ANKARA (İHA) - Türkiye, önceki gün İstanbul'da yapılan İslam Konferansı Örgütü (İKÖ) 31. Dışişleri Bakanları Toplantısı'nda diplomatların tabiri ile bir taşla 3 kuş vurdu. İKÖ Genel Sekreterliği ve bir yıllık dönem başkanlığını alan Türkiye, İslam ülkelerine 'Müslüman Kıbrıs Türk Halkı' ifadesini kabul ettirdi. Ankara şimdi de İKÖ'ye işlevsellik kazandırmak ve dünya kamuoyu nezdinde güçlü bir konuma getirmek için kolları sıvadı.
Diplomatik kaynaklardan edinilen bilgilere göre, Türkiye, İstanbul Zirvesi'ni beklentilerinden de fazlasını elde ederek noktaladı.

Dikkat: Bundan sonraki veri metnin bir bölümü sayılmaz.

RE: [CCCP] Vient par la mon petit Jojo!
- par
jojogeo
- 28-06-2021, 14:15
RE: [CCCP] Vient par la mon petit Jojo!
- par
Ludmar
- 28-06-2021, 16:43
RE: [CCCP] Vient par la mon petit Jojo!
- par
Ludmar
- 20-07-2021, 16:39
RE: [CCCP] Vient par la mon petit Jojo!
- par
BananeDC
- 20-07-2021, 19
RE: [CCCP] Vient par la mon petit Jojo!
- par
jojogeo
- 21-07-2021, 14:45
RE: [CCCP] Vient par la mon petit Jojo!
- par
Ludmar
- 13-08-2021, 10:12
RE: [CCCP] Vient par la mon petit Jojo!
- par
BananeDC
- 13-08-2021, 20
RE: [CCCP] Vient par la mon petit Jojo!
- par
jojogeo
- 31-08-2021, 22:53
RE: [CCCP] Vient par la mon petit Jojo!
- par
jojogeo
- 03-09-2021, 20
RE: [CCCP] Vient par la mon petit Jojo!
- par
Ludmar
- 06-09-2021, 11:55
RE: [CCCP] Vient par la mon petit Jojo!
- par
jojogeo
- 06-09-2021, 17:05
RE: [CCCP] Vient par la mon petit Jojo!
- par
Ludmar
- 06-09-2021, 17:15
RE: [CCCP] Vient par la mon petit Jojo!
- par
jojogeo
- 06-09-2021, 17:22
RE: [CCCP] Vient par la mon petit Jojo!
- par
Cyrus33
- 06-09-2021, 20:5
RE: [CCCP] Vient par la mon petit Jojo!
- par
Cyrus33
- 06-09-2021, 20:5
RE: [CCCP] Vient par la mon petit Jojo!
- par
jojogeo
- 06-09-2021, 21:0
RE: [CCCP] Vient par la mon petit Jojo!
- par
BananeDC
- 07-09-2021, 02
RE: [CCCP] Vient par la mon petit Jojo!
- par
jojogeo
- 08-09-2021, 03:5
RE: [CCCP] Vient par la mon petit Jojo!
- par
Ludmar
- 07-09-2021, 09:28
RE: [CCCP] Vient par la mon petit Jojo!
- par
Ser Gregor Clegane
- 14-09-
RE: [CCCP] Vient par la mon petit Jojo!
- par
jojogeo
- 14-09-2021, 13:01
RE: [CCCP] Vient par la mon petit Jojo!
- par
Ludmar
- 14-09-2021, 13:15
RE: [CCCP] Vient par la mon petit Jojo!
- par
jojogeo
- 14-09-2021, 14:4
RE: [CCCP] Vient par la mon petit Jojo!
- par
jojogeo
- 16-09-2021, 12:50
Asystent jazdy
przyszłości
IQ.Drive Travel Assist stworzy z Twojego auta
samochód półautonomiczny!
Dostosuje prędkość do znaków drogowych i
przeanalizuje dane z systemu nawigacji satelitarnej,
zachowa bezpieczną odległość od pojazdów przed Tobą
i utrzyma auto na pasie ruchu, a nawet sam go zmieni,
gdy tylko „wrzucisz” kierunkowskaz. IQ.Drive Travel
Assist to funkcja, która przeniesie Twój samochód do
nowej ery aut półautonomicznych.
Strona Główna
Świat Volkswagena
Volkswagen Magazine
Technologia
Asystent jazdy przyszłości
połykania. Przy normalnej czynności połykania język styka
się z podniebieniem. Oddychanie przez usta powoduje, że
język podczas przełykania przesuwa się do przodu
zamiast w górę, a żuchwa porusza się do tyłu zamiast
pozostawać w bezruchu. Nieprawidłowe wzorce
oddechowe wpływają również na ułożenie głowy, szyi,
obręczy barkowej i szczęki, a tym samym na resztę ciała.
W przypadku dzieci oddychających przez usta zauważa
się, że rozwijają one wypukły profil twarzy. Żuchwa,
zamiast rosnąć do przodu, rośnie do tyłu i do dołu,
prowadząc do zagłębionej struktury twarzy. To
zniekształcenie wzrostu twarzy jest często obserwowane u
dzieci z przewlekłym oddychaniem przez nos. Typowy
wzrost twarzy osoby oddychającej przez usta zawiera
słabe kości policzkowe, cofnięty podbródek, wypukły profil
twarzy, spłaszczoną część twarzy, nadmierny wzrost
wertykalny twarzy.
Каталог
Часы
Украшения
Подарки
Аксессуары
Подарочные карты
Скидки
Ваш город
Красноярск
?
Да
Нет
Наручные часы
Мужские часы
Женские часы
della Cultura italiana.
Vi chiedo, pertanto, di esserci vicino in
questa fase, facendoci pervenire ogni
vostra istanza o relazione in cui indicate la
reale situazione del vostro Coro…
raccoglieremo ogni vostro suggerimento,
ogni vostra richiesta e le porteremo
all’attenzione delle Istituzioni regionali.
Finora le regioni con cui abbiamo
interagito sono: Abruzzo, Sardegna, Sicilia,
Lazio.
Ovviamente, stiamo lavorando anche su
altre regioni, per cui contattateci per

Yaklaşık 6 aydır sürdürülen yoğun çalışma sonucunda Dışişleri Bakanlığı yetkilileri tarafından toplantıya götürülen metin, ufak tefek değişikliklerle zirvenin sonuç bildirisi haline geldi. Türkiye'nin İKÖ Genel Sekreter Adayı Ekmeleddin İhsanoğlu'nun, Suudi Arabistan ve Mısır'ın yoğun lobi faaliyetlerine rağmen 56 üye ülkenin 32'sinden oy alarak Genel Sekreter olması da diplomatik çevreler tarafından 'zafer' olarak nitelendiriliyor. İKÖ'nün tek laik ülkesi olan Türkiye'nin teklifi ile Genel Sekreter'in teamüller dışında seçimle göreve getirilmesi ise İKÖ'de 'deprem' etkisi yaptı.
Toplantıya katılan Türk delegasyonundan bir yetkili, Uganda heyetinin "Hayatımızda ilk defa oy kullandık" şeklinde ifadeler kullandığını belirterek, Türkiye'nin adayına karşı çıkan ülkelerin bile Ankara'ya, toplantıya ilişkin teşekkürlerini ilettiğini söyledi. Ankara, bundan sonraki süreçte hem bir senelik Dönem Başkanlığı, hem de İhsanoğlu'nun üslendiği genel sekreterlik avantajı ile İKÖ'yü yeniden işlevsel bir uluslararası örgüt haline getirmek için çalışmalara başladı. Bu amaçla, Dışişleri Bakanlığı bünyesinde bulunan ancak faaliyetleri durdurulan 'İKÖ Dairesi'ni yeniden işler hale getirecek olan Ankara, İKÖ'yü dünya kamuoyu nezdinde sözü geçen güçlü bir örgüt haline getirmek istiyor.
Dışişleri Bakanlığı'ndan bir yetkili, bu çalışmalara ilişkin yaptığı değerlendirmede, "İslam ülkeleri dünyada hiçbir şey olmamış gibi
davranıyor, kendi alemlerinde yaşıyorlar. Herkesin gerçeklerle yüzleşmesinin vakti geldi. İslam alemi içinde ciddi birtakım problemler var. Büyük bir coğrafyayı temsil eden İKÖ gibi bir teşkilat bugünkünden daha farklı davranmalı, dünya ve bölge gündemine sahip çıkmalı. Amaç, İKÖ'yü bölgesel ve uluslararası sorunların nasıl çözülebileceğini düşünen bir teşkilatı oluşturmak ve onu işler hale getirmek" ifadelerini kullanıyor.